Would you rather the car be too cautious or too aggressive?
Anyway, here's my observations, having been a near-constant FSDb user since late 2021. You install a new version of FSDb and it's super cautious at first. Slowly over the course of a few weeks, it gets less cautious. I don't know why or how this happens, but it definitely does happen, others have mentioned it as well here for years.
Another observation that gives me a lot of hope: I have been on 11.3.6 since it released. For most of those weeks, it was incorrectly stopping at three different intersections in my neighborhood in Baltimore. Like, it would just stop in the middle of the road, in three different spots, very consistently, as if there was a phantom stop sign that only the car could see (very likely bad map data). Despite not getting new map data and despite not getting new FSDb software, the car magically stopped stopping in these three intersections last week and now drives on those three roads perfectly. Presumably some sort of mapping data on the server side has changed here, but can't 100% speak to what changed. All I know is, every single time it stopped for no reason, I reported this as a bug.

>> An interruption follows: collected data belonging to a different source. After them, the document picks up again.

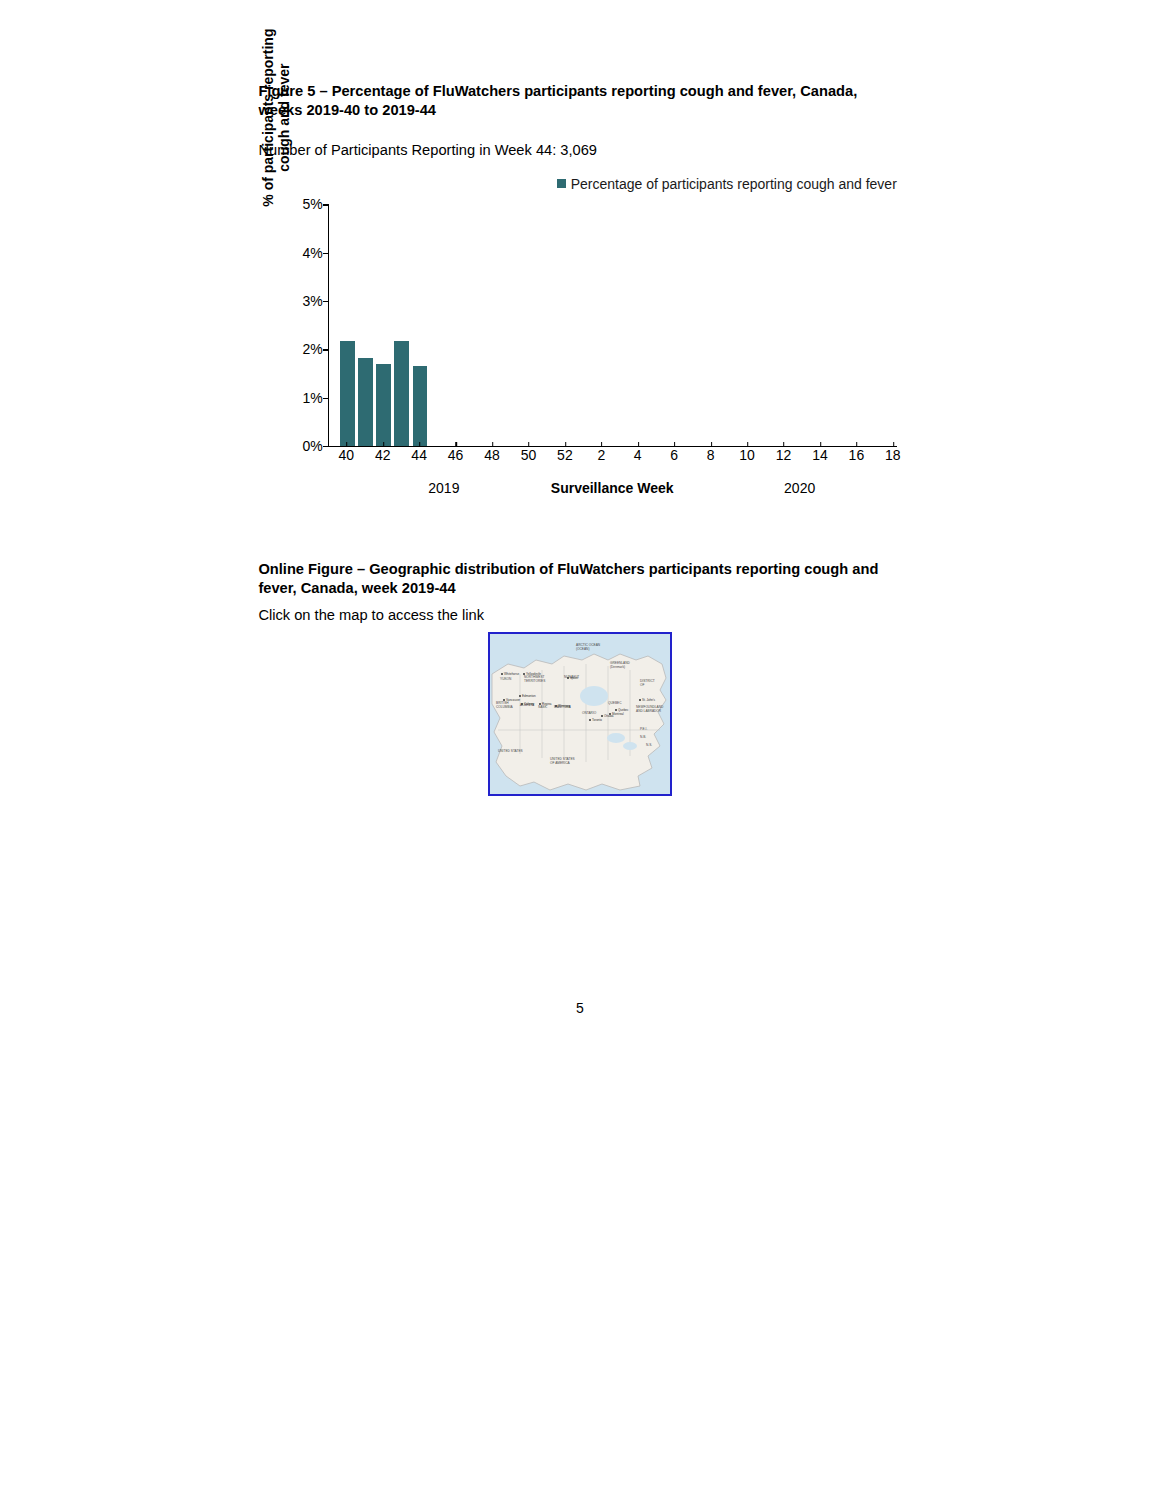Figure 5 – Percentage of FluWatchers participants reporting cough and fever, Canada, weeks 2019-40 to 2019-44
Number of Participants Reporting in Week 44: 3,069
Percentage of participants reporting cough and fever
% of participants reporting cough and fever
0%
1%
2%
3%
4%
5%
40
42
44
46
48
50
52
2
4
6
8
10
12
14
16
18
2019 Surveillance Week 2020
Online Figure – Geographic distribution of FluWatchers participants reporting cough and fever, Canada, week 2019-44
Click on the map to access the link
ARCTIC OCEAN (OCEAN) GREENLAND (Denmark) YUKON NORTHWEST TERRITORIES NUNAVUT DISTRICT OF BRITISH COLUMBIA ALBERTA SASK. MANITOBA ONTARIO QUEBEC NEWFOUNDLAND AND LABRADOR P.E.I. N.B. N.S. UNITED STATES UNITED STATES OF AMERICA Vancouver Edmonton Calgary Regina Winnipeg Toronto Ottawa Montreal Quebec St. John's Iqaluit Whitehorse Yellowknife
5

The point is: the more you use FSDb, and the more you intervene during your specific commute, the better feedback Tesla gets about your specific route and, over the course of years, your commute will get better and better, but ONLY if you keep using it and reporting the bugs. If you give up, call it junk, say it isn't raodworthy, well, you have no one to blame other than yourself when your commute's route is still buggy in a year.
The folks who post to Youtube, you better believe they report bugs constantly. which explains why their drives look so good.
Would it be great if everything worked perfect out of the box? Of course! But we're on the bleeding edge of a technology no company has been able to truly solve yet, so yeah, you're a beta tester and the more you test, the better it will get. To me, the opportunit to help train the system is easily worth the $200/mo cost.